Return the lines exactly as they stand, from the first of the material through the line containing "book: none [161,323,269,378]".
※ ※ ※
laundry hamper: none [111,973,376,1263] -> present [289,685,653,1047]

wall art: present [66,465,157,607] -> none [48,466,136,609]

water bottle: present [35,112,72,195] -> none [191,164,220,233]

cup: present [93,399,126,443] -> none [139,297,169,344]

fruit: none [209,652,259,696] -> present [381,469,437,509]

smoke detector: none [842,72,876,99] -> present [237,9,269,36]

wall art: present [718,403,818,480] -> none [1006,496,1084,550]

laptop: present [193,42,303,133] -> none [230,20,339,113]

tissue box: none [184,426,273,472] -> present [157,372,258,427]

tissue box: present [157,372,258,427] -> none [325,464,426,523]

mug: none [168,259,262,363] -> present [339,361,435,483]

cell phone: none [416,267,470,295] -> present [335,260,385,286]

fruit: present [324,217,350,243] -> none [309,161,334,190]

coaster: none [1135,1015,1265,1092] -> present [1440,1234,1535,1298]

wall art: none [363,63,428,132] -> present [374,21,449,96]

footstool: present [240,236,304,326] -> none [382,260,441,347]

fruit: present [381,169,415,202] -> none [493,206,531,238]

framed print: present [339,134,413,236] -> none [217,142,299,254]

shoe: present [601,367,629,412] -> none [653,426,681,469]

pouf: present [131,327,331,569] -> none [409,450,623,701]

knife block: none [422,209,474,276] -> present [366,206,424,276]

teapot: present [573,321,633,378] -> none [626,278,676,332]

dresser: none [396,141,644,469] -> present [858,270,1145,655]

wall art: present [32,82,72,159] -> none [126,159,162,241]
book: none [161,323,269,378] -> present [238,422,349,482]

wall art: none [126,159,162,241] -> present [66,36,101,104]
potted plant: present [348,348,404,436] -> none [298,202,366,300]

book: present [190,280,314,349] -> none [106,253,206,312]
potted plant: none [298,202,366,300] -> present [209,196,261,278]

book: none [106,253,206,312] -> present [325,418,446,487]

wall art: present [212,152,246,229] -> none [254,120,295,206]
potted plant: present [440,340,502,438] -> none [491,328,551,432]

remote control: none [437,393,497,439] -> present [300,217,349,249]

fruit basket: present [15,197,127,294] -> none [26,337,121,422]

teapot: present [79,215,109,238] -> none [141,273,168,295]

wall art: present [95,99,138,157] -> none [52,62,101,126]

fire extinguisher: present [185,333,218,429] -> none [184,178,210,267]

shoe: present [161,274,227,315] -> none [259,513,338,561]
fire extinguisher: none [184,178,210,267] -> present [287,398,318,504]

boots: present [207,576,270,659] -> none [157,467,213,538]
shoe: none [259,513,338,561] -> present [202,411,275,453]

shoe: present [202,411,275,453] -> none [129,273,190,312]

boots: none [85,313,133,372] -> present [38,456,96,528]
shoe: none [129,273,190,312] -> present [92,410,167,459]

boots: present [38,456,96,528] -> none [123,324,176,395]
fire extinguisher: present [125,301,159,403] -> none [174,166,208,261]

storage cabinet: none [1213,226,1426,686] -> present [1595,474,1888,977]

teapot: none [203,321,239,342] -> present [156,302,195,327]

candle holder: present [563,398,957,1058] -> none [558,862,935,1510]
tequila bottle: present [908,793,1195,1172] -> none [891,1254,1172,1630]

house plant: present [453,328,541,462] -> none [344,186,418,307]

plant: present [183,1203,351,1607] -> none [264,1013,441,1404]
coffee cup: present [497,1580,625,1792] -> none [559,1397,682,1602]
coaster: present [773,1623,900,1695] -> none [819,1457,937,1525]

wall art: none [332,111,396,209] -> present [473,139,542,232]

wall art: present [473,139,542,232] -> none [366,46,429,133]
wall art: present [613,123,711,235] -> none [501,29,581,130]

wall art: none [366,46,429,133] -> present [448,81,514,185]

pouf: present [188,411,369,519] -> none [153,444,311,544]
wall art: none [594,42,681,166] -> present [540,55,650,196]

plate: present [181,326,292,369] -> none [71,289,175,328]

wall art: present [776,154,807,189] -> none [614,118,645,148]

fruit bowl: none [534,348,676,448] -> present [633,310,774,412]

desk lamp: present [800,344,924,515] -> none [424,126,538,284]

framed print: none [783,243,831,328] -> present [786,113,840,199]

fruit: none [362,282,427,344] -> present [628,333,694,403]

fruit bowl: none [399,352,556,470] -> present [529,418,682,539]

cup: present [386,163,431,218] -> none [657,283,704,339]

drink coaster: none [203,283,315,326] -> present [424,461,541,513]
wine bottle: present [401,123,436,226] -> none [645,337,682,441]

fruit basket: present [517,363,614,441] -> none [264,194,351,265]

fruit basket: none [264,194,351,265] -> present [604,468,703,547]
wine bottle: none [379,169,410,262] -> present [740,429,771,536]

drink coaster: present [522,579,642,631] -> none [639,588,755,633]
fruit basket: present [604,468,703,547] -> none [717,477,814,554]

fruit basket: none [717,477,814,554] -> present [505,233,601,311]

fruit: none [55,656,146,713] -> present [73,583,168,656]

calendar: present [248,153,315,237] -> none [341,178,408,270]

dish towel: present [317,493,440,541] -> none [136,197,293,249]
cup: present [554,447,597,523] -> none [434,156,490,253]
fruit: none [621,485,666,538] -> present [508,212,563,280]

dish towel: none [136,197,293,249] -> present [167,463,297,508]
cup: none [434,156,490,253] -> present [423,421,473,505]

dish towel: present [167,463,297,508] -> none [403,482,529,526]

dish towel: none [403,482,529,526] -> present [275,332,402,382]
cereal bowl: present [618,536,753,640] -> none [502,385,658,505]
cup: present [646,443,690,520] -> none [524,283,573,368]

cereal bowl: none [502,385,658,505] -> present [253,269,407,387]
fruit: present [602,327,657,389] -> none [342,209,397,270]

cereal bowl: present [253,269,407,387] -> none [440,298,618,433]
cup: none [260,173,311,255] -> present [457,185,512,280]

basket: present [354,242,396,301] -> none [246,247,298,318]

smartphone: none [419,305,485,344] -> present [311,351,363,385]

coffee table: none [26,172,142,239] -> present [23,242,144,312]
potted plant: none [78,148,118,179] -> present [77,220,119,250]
※ ※ ※
**Final answer**
laundry hamper: none [111,973,376,1263] -> present [289,685,653,1047]

wall art: present [66,465,157,607] -> none [48,466,136,609]

water bottle: present [35,112,72,195] -> none [191,164,220,233]

cup: present [93,399,126,443] -> none [139,297,169,344]

fruit: none [209,652,259,696] -> present [381,469,437,509]

smoke detector: none [842,72,876,99] -> present [237,9,269,36]

wall art: present [718,403,818,480] -> none [1006,496,1084,550]

laptop: present [193,42,303,133] -> none [230,20,339,113]

tissue box: none [184,426,273,472] -> present [157,372,258,427]

tissue box: present [157,372,258,427] -> none [325,464,426,523]

mug: none [168,259,262,363] -> present [339,361,435,483]

cell phone: none [416,267,470,295] -> present [335,260,385,286]

fruit: present [324,217,350,243] -> none [309,161,334,190]

coaster: none [1135,1015,1265,1092] -> present [1440,1234,1535,1298]

wall art: none [363,63,428,132] -> present [374,21,449,96]

footstool: present [240,236,304,326] -> none [382,260,441,347]

fruit: present [381,169,415,202] -> none [493,206,531,238]

framed print: present [339,134,413,236] -> none [217,142,299,254]

shoe: present [601,367,629,412] -> none [653,426,681,469]

pouf: present [131,327,331,569] -> none [409,450,623,701]

knife block: none [422,209,474,276] -> present [366,206,424,276]

teapot: present [573,321,633,378] -> none [626,278,676,332]

dresser: none [396,141,644,469] -> present [858,270,1145,655]

wall art: present [32,82,72,159] -> none [126,159,162,241]
book: none [161,323,269,378] -> present [238,422,349,482]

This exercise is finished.